■ TEXT UNDER STUDY:
++++++++++++++++++++
Turkish prime minister Recep Tayyip Erdogan and his radical Islamic Justice and Development Party have remained remarkably immune from Western criticism, despite Erdogan’s alliance with Mahmoud Ahmadinejad’s genocidal regime and Turkey’s nautical terror activities against Israel during the Gaza flotilla incident.
But a series of escalating attacks — including a Financial Times report that Obama plans to turn the military-weapons-sales screws on Turkey, as well as last week’s call from German politicians for an international investigation of the Turkish military’s use of chemical weapons against Kurdish rebels — suggest blips of resistance. According to yesterday’s FT, “President Barack Obama has personally warned Turkey’s prime minister that unless Ankara shifts its position on Israel and Iran it stands little chance of obtaining the US weapons it wants to buy.”
Turkey appears to be intoxicated with its brand of political Islam, and has made nearly a clean break with the West. Herb Keinon, the diplomatic reporter for the Jerusalem Post, noted in early August “comments Defense Minister Ehud Barak made a few days earlier questioning whether sensitive security and intelligence shared in the past with Turkey had, because of the appointment of a new intelligence chief with ties to Iran, made it into enemy hands.”
Last week’s disclosure in the German media that Turkey used chemical weapons against Kurds adds another compelling reason to discipline Turkey’s anti-Western behavior. A forensic report from Hamburg University Hospital confirmed that eight Kurds had been murdered in September 2009 by “the use of chemical substances.” Turkish-Kurdish human-rights activists delivered photos in March to a delegation of German politicians, Turkey specialists, and journalists. The bodies in the photos were severely deformed and torn to pieces; the photos formed the basis for the forensic report.
A leading foreign-affairs politician and MP from Chancellor Angela Merkel’s Christian Democratic Union Party — as well members of parliament from the Green Party and the Left Party — have called for an international investigation into the Turkish armed forces’ use of biological weapons, which is a violation of the Chemical Weapons Convention; Turkey is a signatory to the anti-chemical-weapons treaty.
In short, NATO, of which Turkey is a member, and the United States need to further show Turkey that if it continues along its radical Islamic path, its relations with the West will involve more sticks than carrots.
— Benjamin Weinthal is a fellow at the Foundation for Defense of Democracies.
++++++++++++++++++++
■ SUPPLIED DATA:
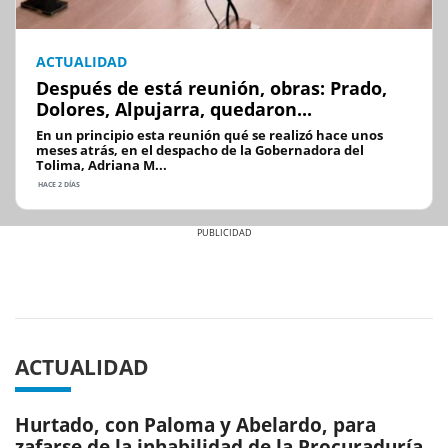
ACTUALIDAD
Después de está reunión, obras: Prado,
Dolores, Alpujarra, quedaron...
En un principio esta reunión qué se realizó hace unos
meses atrás, en el despacho de la Gobernadora del
Tolima, Adriana M...
HACE 2 DÍAS
Previous
Next
ACTUALIDAD
Hurtado, con Paloma y Abelardo, para
zafarse de la inhabilidad de la Procuraduría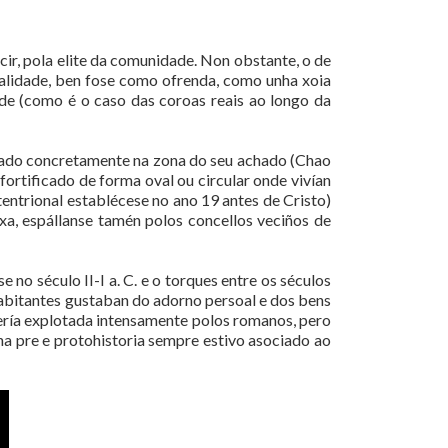
cir, pola elite da comunidade. Non obstante, o de
inalidade, ben fose como ofrenda, como unha xoia
de (como é o caso das coroas reais ao longo da
uado concretamente na zona do seu achado (Chao
fortificado de forma oval ou circular onde vivían
entrional establécese no ano 19 antes de Cristo)
a, espállanse tamén polos concellos veciños de
no século II-I a. C. e o torques entre os séculos
habitantes gustaban do adorno persoal e dos bens
 sería explotada intensamente polos romanos, pero
na pre e protohistoria sempre estivo asociado ao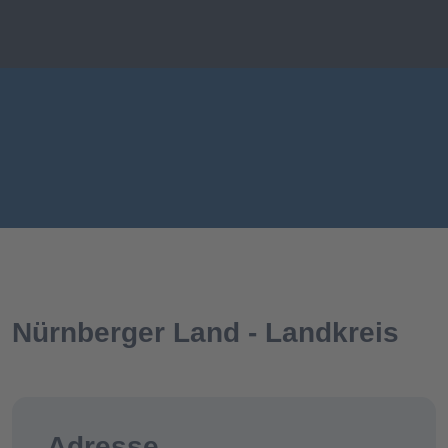
Nürnberger Land - Landkreis
Adresse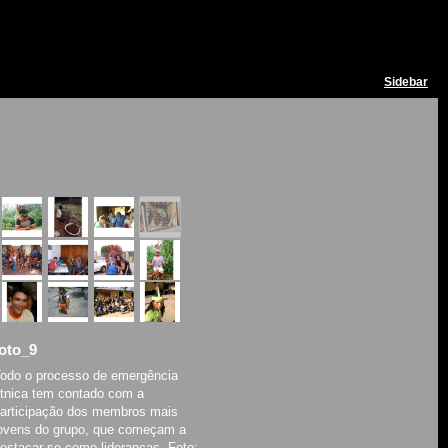
Sidebar
foto_9
odo o processo de emergência
tnica tem contado com a
articipação dos membros mais
ovens do grupo, que começam a
estacar-se como lideranças. Foto: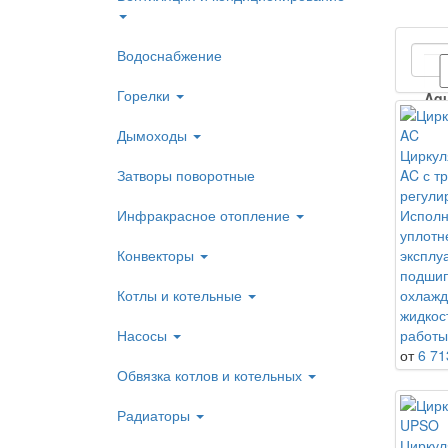
Водоснабжение
Горелки
Aqu
Дымоходы
Циркул
DA
Затворы поворотные
AC с т
регули
Инфракрасное отопление
Исполн
Gru
уплотн
Конвекторы
эксплу
подшип
HA
Котлы и котельные
охлажд
жидкос
Насосы
работы 
от
6 71
Обвязка котлов и котельных
Радиаторы
Циркул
++++++++++++++++++++
■ WHAT YOU NEED TO DO:
Check each statement against the article on Turkey. For each, answer yes or no and quote the words from the article that decide it. (a) The forensic report said that eight Kurds were killed in September 2009. (b) The photos of the bodies were handed to the German delegation in August. (c) Herb Keinon is the diplomatic reporter for the Financial Times.

■ THE ANSWER:
(a) Yes: "A forensic report from Hamburg University Hospital confirmed that eight Kurds had been murdered in September 2009 by “the use of chemical substances.”"
(b) No: "Turkish-Kurdish human-rights activists delivered photos in March to a delegation of German politicians, Turkey specialists, and journalists."
(c) No: "Herb Keinon, the diplomatic reporter for the Jerusalem Post"